:: RAW DATA
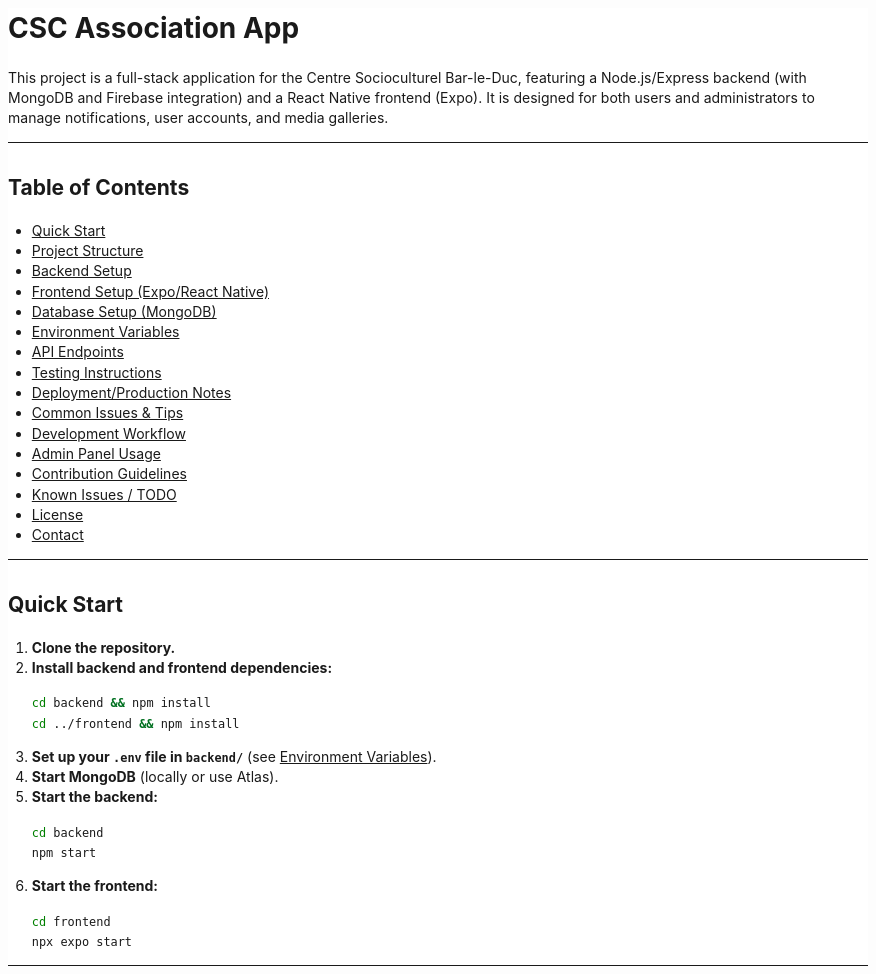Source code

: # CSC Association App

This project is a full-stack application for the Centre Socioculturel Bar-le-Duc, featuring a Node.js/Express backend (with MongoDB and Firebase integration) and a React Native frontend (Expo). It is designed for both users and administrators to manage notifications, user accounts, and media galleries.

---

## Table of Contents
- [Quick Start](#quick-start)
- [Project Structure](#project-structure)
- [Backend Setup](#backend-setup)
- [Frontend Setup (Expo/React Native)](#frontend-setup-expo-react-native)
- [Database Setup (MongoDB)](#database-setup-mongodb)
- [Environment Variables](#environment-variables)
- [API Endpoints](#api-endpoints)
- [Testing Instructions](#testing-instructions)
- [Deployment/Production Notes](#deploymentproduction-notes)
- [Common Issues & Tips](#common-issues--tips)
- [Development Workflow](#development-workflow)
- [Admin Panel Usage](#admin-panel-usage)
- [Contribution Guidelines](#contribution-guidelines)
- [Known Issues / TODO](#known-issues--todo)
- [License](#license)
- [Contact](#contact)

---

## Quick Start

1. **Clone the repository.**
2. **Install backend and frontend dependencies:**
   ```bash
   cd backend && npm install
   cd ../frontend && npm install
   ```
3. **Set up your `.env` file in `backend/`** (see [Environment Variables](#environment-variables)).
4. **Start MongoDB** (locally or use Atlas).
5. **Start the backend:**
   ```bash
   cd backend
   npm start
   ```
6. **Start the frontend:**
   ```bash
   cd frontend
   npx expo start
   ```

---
::::
### [WHAT IS NEEDED]
Omit the pictures and reproduce the records above exactly.

### [YOUR RESPONSE]
Source code

: # CSC Association App

This project is a full-stack application for the Centre Socioculturel Bar-le-Duc, featuring a Node.js/Express backend (with MongoDB and Firebase integration) and a React Native frontend (Expo). It is designed for both users and administrators to manage notifications, user accounts, and media galleries.

---

## Table of Contents
- [Quick Start](#quick-start)
- [Project Structure](#project-structure)
- [Backend Setup](#backend-setup)
- [Frontend Setup (Expo/React Native)](#frontend-setup-expo-react-native)
- [Database Setup (MongoDB)](#database-setup-mongodb)
- [Environment Variables](#environment-variables)
- [API Endpoints](#api-endpoints)
- [Testing Instructions](#testing-instructions)
- [Deployment/Production Notes](#deploymentproduction-notes)
- [Common Issues & Tips](#common-issues--tips)
- [Development Workflow](#development-workflow)
- [Admin Panel Usage](#admin-panel-usage)
- [Contribution Guidelines](#contribution-guidelines)
- [Known Issues / TODO](#known-issues--todo)
- [License](#license)
- [Contact](#contact)

---

## Quick Start

1. **Clone the repository.**
2. **Install backend and frontend dependencies:**
   ```bash
   cd backend && npm install
   cd ../frontend && npm install
   ```
3. **Set up your `.env` file in `backend/`** (see [Environment Variables](#environment-variables)).
4. **Start MongoDB** (locally or use Atlas).
5. **Start the backend:**
   ```bash
   cd backend
   npm start
   ```
6. **Start the frontend:**
   ```bash
   cd frontend
   npx expo start
   ```

---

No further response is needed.